書物を積む者はやがて人生を積むだろう

和書を積んだり漢籍を積んだり和ゲーを積んだり洋ゲーを積んだり、蛇や魚を撫でたりする。

莫言『牛 築路』

牛 築路 (岩波現代文庫)

牛 築路 (岩波現代文庫)

「この若者は志が低いな。俺は今年六十八、お前の父親より一つ年上なんだぞ。先に寝て、申しわけなくないのか?」
「この年寄りは志が高くないな。六十八にもなって、まだ寝たいのかよ」
「よかろう、俺が問題を出すから、お前が答えられたら、帰って寝てよし。できなければ、俺が帰って寝る」
 ぼくが返事をするより早く、老杜が問題を出した。
「東南労山に松の木三万六千本、一本に枝九本、枝一本に鳥の巣九個、鳥の巣一つに卵が九個、一つの卵に雀が九羽、雀は全部で何羽いる?」
(……)
「老杜、別な問題にしてくれよ。計算は苦手なんだ。頭が言うことを聞かないんだよ」
「今どきの子はどうしてみんなこうなんだ? みんな楽をしたがる」
「今どきの老人だって、みんな楽をしたがるじゃないか」
「こいつはやられたね。馬鹿かと思っていたら、手ごわい相手だ。(「牛」、88ページ)

 なんとなく金庸っぽい老人と少年の掛け合い。老杜の問題、普通の計算に見せかけて、最後におかしなツッコミどころがある。なにか隠れた意味があるのかないのか。

 荒れ牛の去勢と手術後の顛末を描いた「牛」、道路工事に徴収された半端なならず者たちがそれぞれに破滅していくさまを描く「築路」の合本。

 どちらもお馴染みの農村もの。動物が好きで、好きなものには嗜虐精神を発揮するいつもの莫言である。中編小説なので『白檀の刑』とか『転生夢現』に比べると分量や構成の点で物足りなさはあるものの、描写の力強さはさすがで、とくに「築路」の登場人物・孫巴の「釣り」の場面は圧巻(ちなみに釣りの対象は犬。目的はもちろん食用)。
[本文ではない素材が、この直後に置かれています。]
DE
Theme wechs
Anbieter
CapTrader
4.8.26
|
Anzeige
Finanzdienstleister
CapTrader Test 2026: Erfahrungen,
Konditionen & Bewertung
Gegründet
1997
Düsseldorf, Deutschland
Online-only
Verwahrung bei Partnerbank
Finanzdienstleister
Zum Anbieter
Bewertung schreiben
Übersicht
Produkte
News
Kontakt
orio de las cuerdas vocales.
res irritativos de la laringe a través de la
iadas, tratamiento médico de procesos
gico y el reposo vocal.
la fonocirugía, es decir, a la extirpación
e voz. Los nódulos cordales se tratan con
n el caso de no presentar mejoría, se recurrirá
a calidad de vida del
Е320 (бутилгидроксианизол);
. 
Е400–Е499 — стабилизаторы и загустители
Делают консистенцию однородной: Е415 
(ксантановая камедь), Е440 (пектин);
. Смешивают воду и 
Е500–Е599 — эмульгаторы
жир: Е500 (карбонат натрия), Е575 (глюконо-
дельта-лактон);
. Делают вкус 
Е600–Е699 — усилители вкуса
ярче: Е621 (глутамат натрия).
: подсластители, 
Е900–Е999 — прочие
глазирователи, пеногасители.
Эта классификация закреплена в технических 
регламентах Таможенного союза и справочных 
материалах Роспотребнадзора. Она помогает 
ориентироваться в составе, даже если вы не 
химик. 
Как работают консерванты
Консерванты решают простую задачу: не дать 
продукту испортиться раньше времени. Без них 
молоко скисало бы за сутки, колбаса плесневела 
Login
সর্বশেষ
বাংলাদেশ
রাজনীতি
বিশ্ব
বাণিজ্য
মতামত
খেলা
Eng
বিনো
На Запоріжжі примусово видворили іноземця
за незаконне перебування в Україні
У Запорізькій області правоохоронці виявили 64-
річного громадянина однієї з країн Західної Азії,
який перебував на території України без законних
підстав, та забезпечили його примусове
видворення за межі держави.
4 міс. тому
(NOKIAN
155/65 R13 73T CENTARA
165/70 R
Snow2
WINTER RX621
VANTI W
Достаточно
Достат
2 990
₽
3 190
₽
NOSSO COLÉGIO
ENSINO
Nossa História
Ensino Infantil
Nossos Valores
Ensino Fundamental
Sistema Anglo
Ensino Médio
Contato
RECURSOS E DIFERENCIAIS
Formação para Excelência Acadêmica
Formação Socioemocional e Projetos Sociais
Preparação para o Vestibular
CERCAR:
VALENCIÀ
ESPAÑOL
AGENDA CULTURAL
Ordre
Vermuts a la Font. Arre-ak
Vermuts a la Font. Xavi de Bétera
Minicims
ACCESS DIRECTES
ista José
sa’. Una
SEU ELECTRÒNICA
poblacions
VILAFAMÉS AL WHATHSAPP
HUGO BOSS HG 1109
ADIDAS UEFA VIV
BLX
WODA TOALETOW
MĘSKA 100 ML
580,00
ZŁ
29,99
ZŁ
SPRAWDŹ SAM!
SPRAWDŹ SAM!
この「築路」はとにかく暗いパワーがみなぎっている作品で、登場人物が次々に破滅していく息の詰まる展開で読ませてくれる。 
 「牛」のほうはもう少し陽気で(主人公たちを取り巻く状況はちっとも気楽じゃないが)、莫言本人がモデルらしい能弁で腕白な悪ガキと、改革解放前を知る老人とのやりとりが楽しい。
 最新長編『蛙』の邦訳もそろそろ出て欲しいな……。